• Work request
Locate every line in the records below that contains the string "True", and copy each of those lines.

Short-answer chart tasks

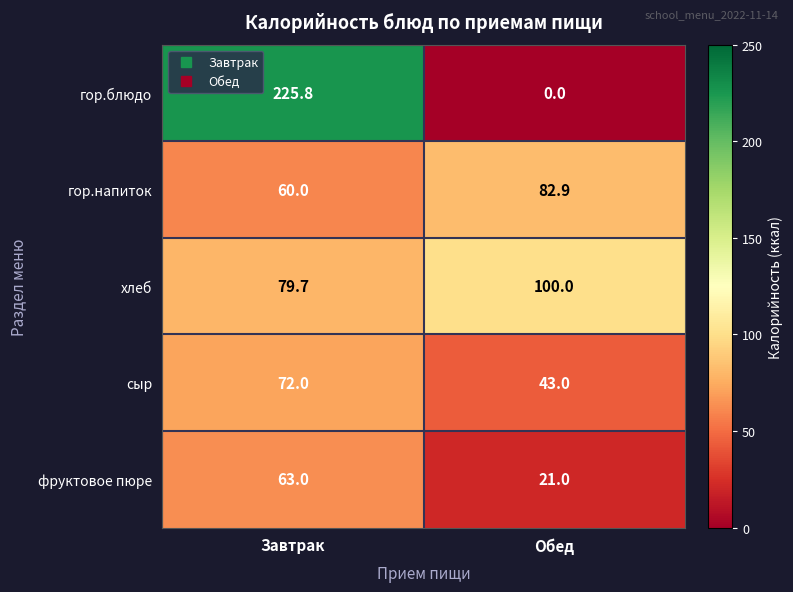

True or false: гор.блюдо has a value of 225.8 at Завтрак.

True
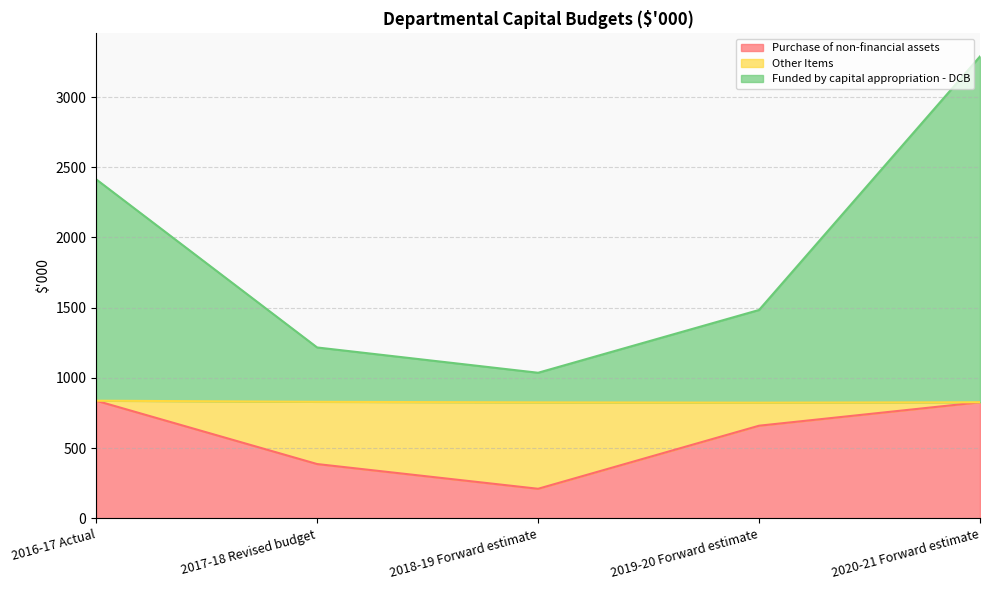

Which series has the largest range (max minus min)?

Funded by capital appropriation - DCB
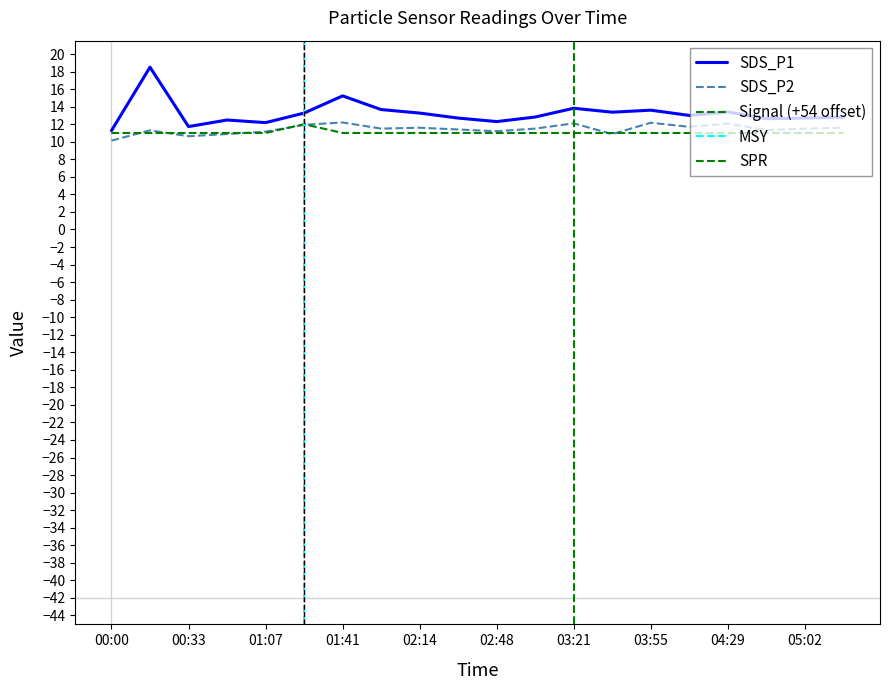

How many values in the SDS_P1 series exceed 13?

9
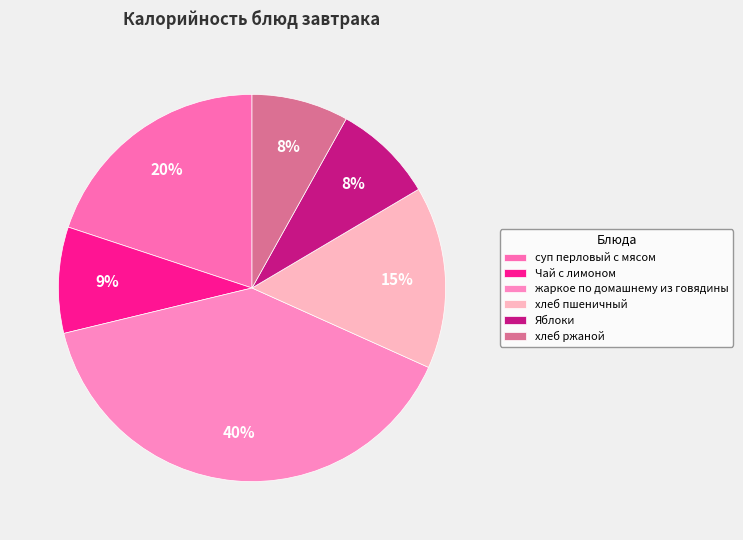

How many segments does this pie chart have?

6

• Reply
True or false: гор.блюдо has a value of 225.8 at Завтрак.
True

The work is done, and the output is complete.